Morceau
Le morceau “Lo que le pasó a Hawái” de Bad Bunny figure sur le sixième album du chanteur DeBÍ TiRAR MáS FOToS, sorti en janvier 2025. L’album a buzzé dès sa sortie, et pour cause : il détonne dans la discographie du reggaetonero porto-ricain. Bad Bunny offre ici une ode à Porto Rico, son histoire, sa culture, celles et ceux qui l’habitent. Il mêle des sonorités reggaeton mais aussi des rythmes salsa, des percussions caribéennes et plein de petits bouts de l’histoire musicale de l’île.
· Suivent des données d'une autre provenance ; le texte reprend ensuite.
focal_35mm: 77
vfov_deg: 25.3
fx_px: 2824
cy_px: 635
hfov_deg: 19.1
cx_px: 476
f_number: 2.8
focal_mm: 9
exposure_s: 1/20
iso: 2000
“Lo que le pasó a Hawái” est sans doute le titre le plus politique de l’album. Bad Bunny y dénonce la gringofication de Porto Rico en faisant un parallèle avec la situation d’une autre île archi-célèbre : Hawaï. En 1898, Porto Rico cesse d’être une colonie espagnole pour devenir une colonie nord-américaine. L’ile a le statut de territoire non-incorporé des États-Unis. Le tourisme de masse et l’installation de riches occidentaux en quête d’un paradis y fait monter les prix et oblige les populations locales à se déplacer tout en les jetant dans la précarité. Le phénomène est déjà bien installé à Hawaï, et Porto Rico semble être la prochaine sur la liste.
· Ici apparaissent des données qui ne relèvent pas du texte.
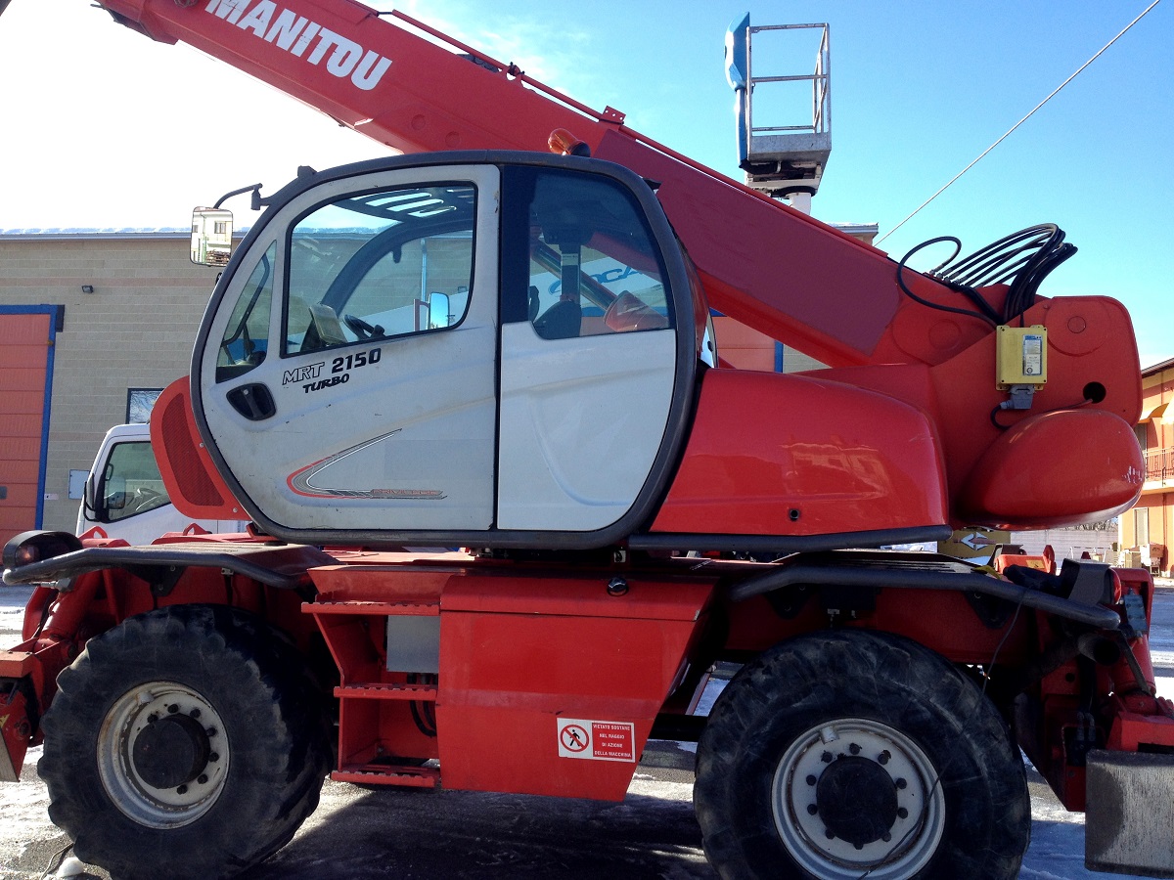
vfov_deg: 40.7
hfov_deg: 52.6
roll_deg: +1.2
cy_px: 440
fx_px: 1187
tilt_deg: +2.7
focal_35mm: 35
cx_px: 587
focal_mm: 4.28
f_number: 2.4
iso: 50
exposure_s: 1/642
Le morceau a un rythme lent comparé au reste de l’album. La voix de Bad Bunny accompagnée de petites percussions et cordes y prend toute sa place. Il y règne une sorte d’intimité. Le chanteur se montre vulnérable et partage sa tristesse et ses angoisses face à la situation de son île d’origine. Les paroles sont très explicites. Le chanteur dénonce le scandale des jibaros, ces agriculteurs forcés à la migration. Il évoque la diaspora portoricaine, qui n’a jamais voulu partir et qui rêve d’un retour incertain. Quant à celles et ceux qui restent, ils résistent, mais pour combien de temps ?
Les silences eux aussi veulent dire beaucoup. A plusieurs reprises, la mélodie ou la voix de Bad Bunny sont interrompues brutalement pour laisser la place à des chants d’oiseaux : une référence directe aux coupures d’électricité trop fréquentes à Porto Rico.
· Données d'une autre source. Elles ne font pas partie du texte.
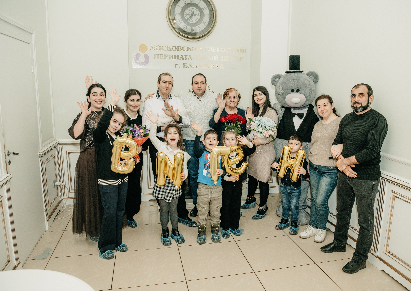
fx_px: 309
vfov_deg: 50.5
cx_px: 219
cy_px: 146
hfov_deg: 67.2
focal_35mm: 27
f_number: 4.5
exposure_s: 1/160
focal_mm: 24
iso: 320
La privatisation des ressources naturelles et leur dégradation sont aussi au cœur de la chanson. Tous les morceaux de l’album sont accompagnés de diaporamas engagés en rapport avec l’histoire et la culture portoricaine accessibles sur YouTube. Le visuel de “Lo que le pasó a Hawái” est un texte sur les animaux endémiques de Porto Rico en voie d’extinction, expliquant le lien direct entre disparition de la biodiversité et processus colonial.
Enfin, si le morceau dénonce il se veut aussi porteur de résistance et d’espoir. “Ils veulent nous enlever le fleuve, et la plage, notre quartier et que la grand-mère s’en aille : en réponse, brandir le drapeau, se rappeler le lelolai (mélodie portoricaine)”, nous dit le refrain.
En plus d’être un très beau morceau, “Lo que le pasó a Hawái” est révélateur des préoccupations et des luttes menées par les générations actuelles pour l’indépendance de Porto Rico et la préservation de leur île.